I've added the "RDB" cache. Might as well cover the DaggerfallInventoryWindow check, even if I don't think it was problematic. For static doors on Interiors, well, there's only one Interior object, you can get it on the PlayerEnterExit.

I finally ran the profiling on a dev build. I added a new mark for dungeon layout. I did this one specifically because main quest dungeons do the most spawning, and it's they add objects of many types (enemies, loot, action doors, rdbs, static NPCs).

The results seem clear that this change has little impact on the creation of GameObjects.

Daggerfall.LayoutDungeon
    Master
        Scourg Barrow
            4714.68ms
            3938.70ms
            4258.01ms
        Daggerfall Palace
            3581.92ms
            3050.95ms
            3303.34ms

    New
        Scourg Barrow
            4659.25ms
            4045.06ms
            4175.31ms
        Daggerfall Palace
            3211.11ms
            3277.56ms
            3405.08ms

The numbers vary a lot, but do not diverge significantly from the average on the current master branch.

On another note, doing this, I noticed that while the automap creates a second set of RDBs for its view, those RDBs do not get destroyed when you leave the dungeon. They'll stay inactive until the player enters a new dungeon. Maybe that's something for #2528 . But yeah, another perk of having this new GameObject tracker in tdbg.

numidium commented 6 months ago

Do you have suggestions for clear places where we can "collect garbage" on this system? My current idea is to do it on dungeon transitions, but I'm not sure when GameObjects are all properly destroyed after a dungeon exit.

In #2528 I run a full sweep when exiting dungeons so that could be one place to do it (admittedly this is because it was the only way I could figure out how to get rid of every single mesh left dangling by the dungeon).

I noticed that MaterialReader uses temporal caching i.e. it clears its cached resource if it hasn't been used after a specified period of time. Here's the pruning method for reference: https://github.com/Interkarma/daggerfall-unity/blob/5b28ea0272369f81fdcd0271de9e1a09b015e4a8/Assets/Scripts/MaterialReader.cs#L943

If you go that route then beware of expiring references. I don't remember exactly which mod it was but I think Carademono was showing me resource references going null after a period of time and causing things to disappear.

KABoissonneault commented 5 months ago

This PR has been tested by quite a few people with no known regressions.
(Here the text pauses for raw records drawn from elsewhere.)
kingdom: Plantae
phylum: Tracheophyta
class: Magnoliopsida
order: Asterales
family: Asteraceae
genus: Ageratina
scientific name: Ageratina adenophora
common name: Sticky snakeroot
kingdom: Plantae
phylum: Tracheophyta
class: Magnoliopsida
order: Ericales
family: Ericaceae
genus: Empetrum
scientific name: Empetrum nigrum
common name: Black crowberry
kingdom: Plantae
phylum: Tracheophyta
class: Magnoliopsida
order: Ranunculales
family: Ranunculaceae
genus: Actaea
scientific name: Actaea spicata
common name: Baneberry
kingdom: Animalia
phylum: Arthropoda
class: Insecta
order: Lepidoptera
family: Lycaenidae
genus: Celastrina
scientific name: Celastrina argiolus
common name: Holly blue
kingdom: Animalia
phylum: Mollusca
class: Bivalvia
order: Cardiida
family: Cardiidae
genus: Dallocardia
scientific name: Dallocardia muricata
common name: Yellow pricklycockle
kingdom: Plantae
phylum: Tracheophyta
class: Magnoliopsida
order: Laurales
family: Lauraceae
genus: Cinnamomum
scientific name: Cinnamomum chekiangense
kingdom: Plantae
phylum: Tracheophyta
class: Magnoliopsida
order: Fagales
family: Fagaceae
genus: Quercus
It's pretty easy to test on the Test 2 build I released on Lysandus' Tomb, with the tdbg command to track the state of the data in real time.

I've reached out to a user who was experiencing frequent DFU crashes in 1.0, and they have not had any since I sent them the test build. This change is pretty essential for these users, I would not deploy a new DFU version without this.

To maintainers concerned with the size of this change, note that most changes are just changing FindObjectsOfType<Thing>() to ActiveGameObjectDatabase.GetActiveThing(). I also change some index-based for loops to foreach-loops. Once you see the pattern, it's pretty easy to get through. I know the main file is more difficult though, but I'm confident in its stability now.

I need to insist that DFU cannot move forward without two reviewers on this. All the other PRs are blocked by primarily this.